I find video games very relaxing. Doesn’t matter what kind, as long as I can play it alone. Sometimes, I’ll turn the sound off and put the most brainless thing I can think of on my laptop, and then just… let the hours slip away.  It’s great for when I’ve been at something for fifteen hours straight, and my head feels like a damp sock someone left on the freeway. 

Tell us three fun facts about yourself.
- Transformers-movies give me migraines. Every time, without fail. 
- I’m currently doing a Master’s Degree in literature. 
- Though I’m actually Norwegian, I’ve never liked writing in Norwegian. 

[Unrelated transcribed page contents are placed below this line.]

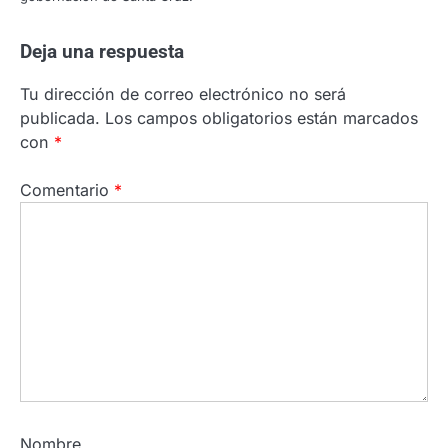
Deja una respuesta
Tu dirección de correo electrónico no será
publicada.
Los campos obligatorios están marcados
con
*
Comentario
*
Nombre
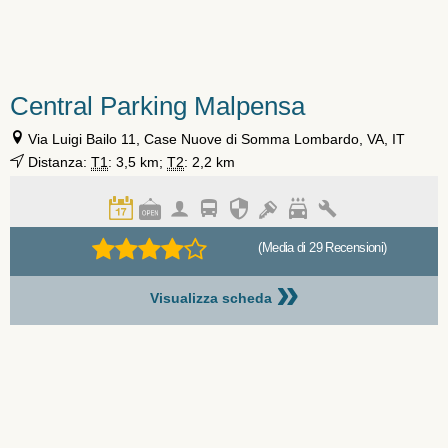
Central Parking Malpensa
Via Luigi Bailo 11, Case Nuove di Somma Lombardo, VA, IT
Distanza:
T1
: 3,5 km;
T2
: 2,2 km
(Media di 29 Recensioni)
»
Visualizza scheda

What do you have in store next for your readers?
A trilogy of fantasy novels. It’s about a world in which criminals of particularly high standing, instead of being thrown in jail or executed, are exiled to a different country through an old tradition called the Exile March. The Exile March itself can be anything from thousands of people to just a few hundred. It mostly consists of people hoping to find a better life in a different place, and that hope to rise in the world through helping the March reach its destination. The first book follows one such March. I’m hoping the first book will be done by next summer, but we’ll see. It’s a lot of work, and I’ve got my Master’s paper to think about. 

About the Book:
For centuries, the city grew. Aided by the Alchemists, it grew past any boundary, until its lower levels could no longer sustain life. It grew until its foundation fell, its core became decrepit, and it grew until it reached the sky. Only the Alchemists remain, shunned and hated, in the bowels of this monstrosity; in the rotted centre of the city called the Hive. Up above live the rest. On the Surface, and on the grand island floating in the sky, the Plateau. Few still fight for the rights of those forgotten - for the Alchemists who helped the city climb so high. They are left to rot at the city's feet. None seem to care, or even remember that they are still there, waiting to be let free. To smell the open air, and to see the sky again. None but Ian Allant. A man whose life was spent attempting to bridge the gap between the people above and those left below - and to bring light to the darkest corners of the city. Theodore Donovan is tasked with finding the people responsible for his death. He descends into the endless night below, and finds that there is more to the truth than he bargained for - and that Ian Allant's murder is perhaps better left unsolved.